There are two real challenges, Presidents Jean Claude Juncker and Donald Tusk are facing in the years to come. They must convince Angela Merkel to let the European Central Bank to print money, plenty of money as Americans do with the dollar and place Europe in the orbit of development, growth and wealth.
Equally important is to set a working relation with Russia. Since a quarter of a century ago the Soviet Union collapsed, Russia emerged as a world power covering an entire continent and still today, although Russia is our neighbor and main energy supplier, we do nothing to find a modus vivendi with Moscow, New Europe reported Saturday.
On December 1, Donald Tusk is replacing Herman van Rompuy as president of the European Council and this is a challenge.
Not because van Rompuy set such high standards that his successor will find difficult to emulate but because the European Union is going through challenging times. And the member states, the ones the Council is about, bear a huge part of the responsibilities while van Rompuy's tenure didn't offer much towards preventing Europe to become the playground of the most powerful member states at the expense of Europe as a whole.
Internal challenges as European society is rapidly losing the last remaining faith in the European project combined with external perils to create a perfect storm, best described by J. C. Juncker as “last chance” for Europe.
Tusk is supposed to bring a new perspective to the eastern side of the Rond-point Schuman. That of Eastern Europe, shaped by a completely different historical experience after WWII. He will be challenged to reconcile this very emotionally charged perspective with the equally charged, especially after the financial crisis, outlook of the European South and the almost metaphysical fixation on austere flagellation in and around Germany.

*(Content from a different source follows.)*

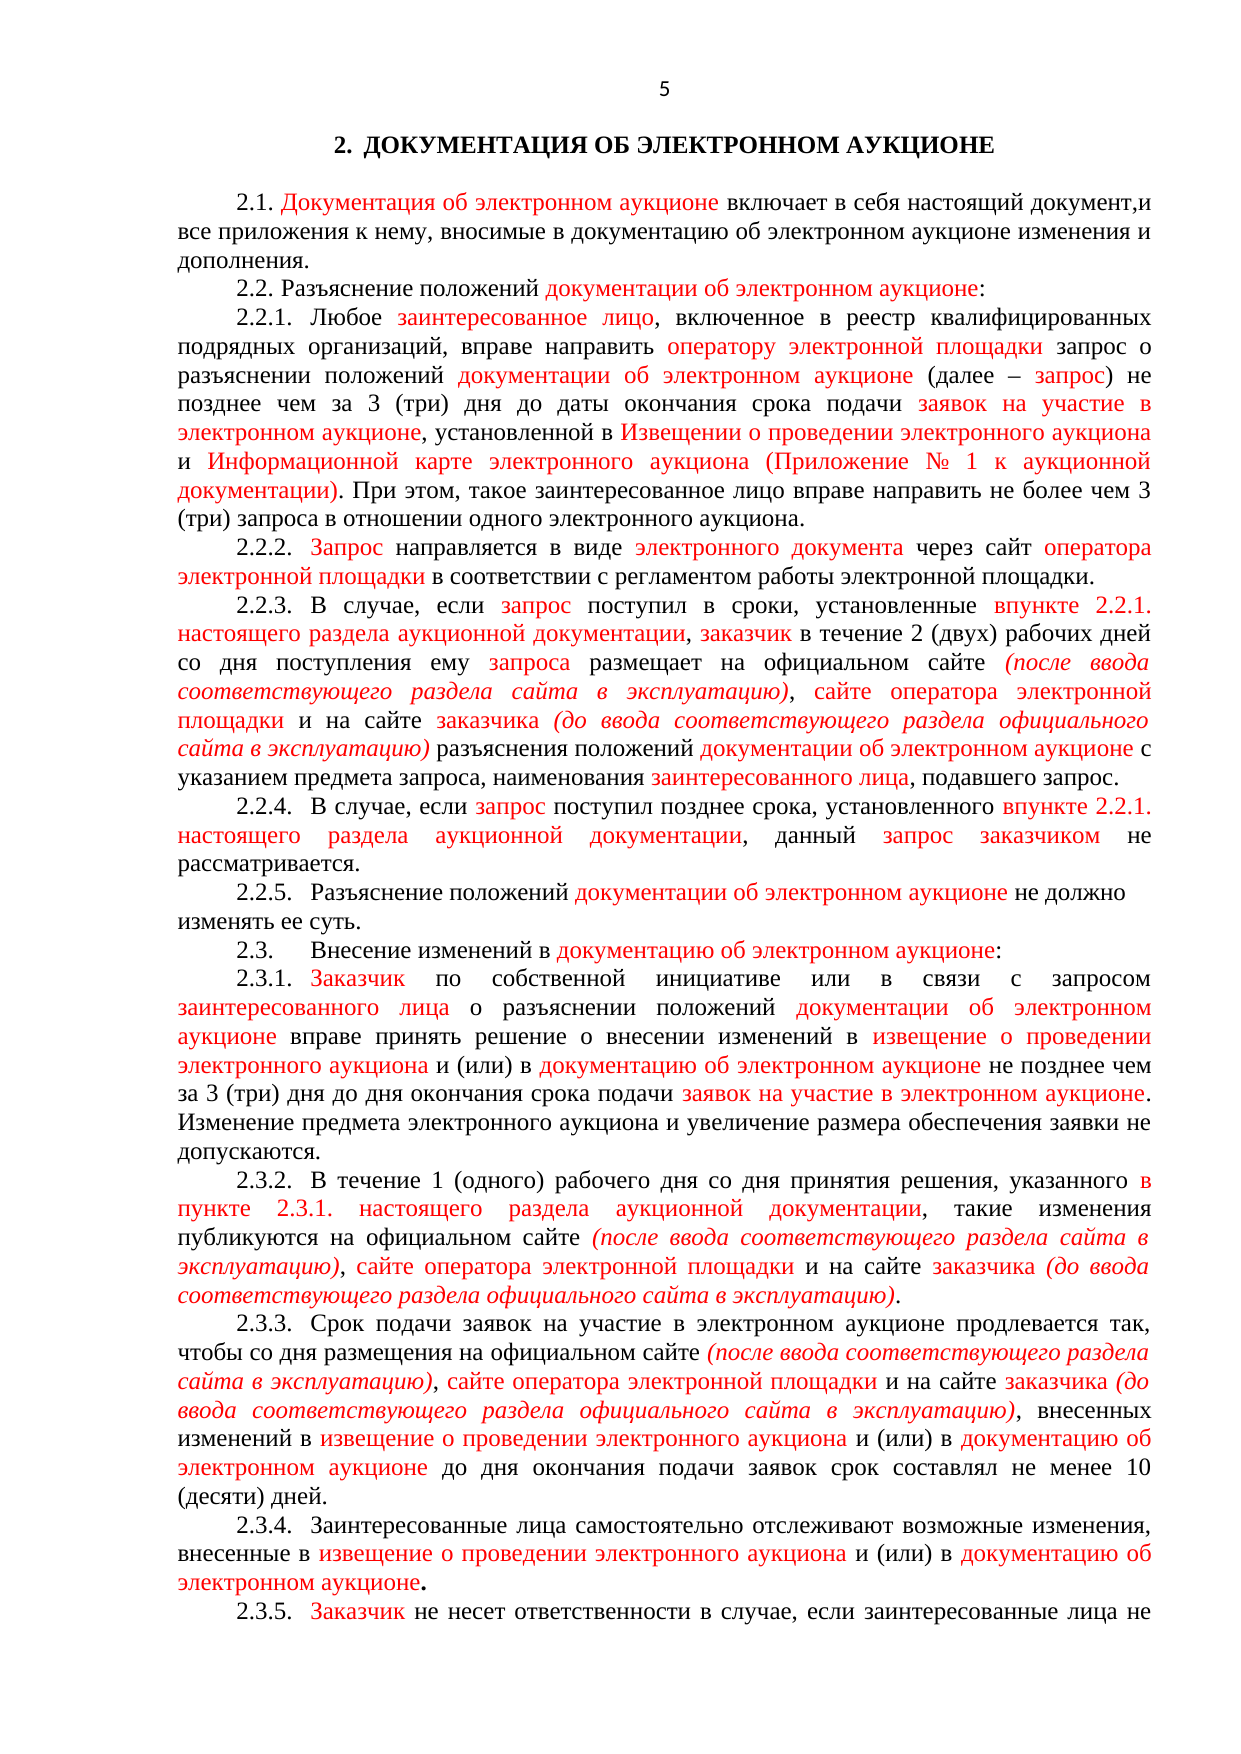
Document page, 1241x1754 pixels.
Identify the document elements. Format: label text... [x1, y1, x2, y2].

He will be hampered by the Brussels Bubble delusions of those, all around said Rond-point Schuman, that are already patting each other on the back believing that “the crisis is over”. Some of them are of the same bunch that believed that Europe was and is doing a fine job in Ukraine, that didn't see Moscow's reaction coming or dismissed it as irrelevant. He will have to maneuver around politicians that refuse to see the masses that are crossing Europe's southern shores and those that perish, while their governments refuse to share the burden or even consider search and rescue to be a “pull factor”.
To achieve that, he will have to cooperate with his neighbor across the street far beyond the contortionist “double handshake” made notorious by van Rompuy and Barroso.
They will both need to assert themselves among the very people that confirmed them.
The challenge for Tusk will be to reach beyond becoming a glorified appointments assistant to the major member state leaders.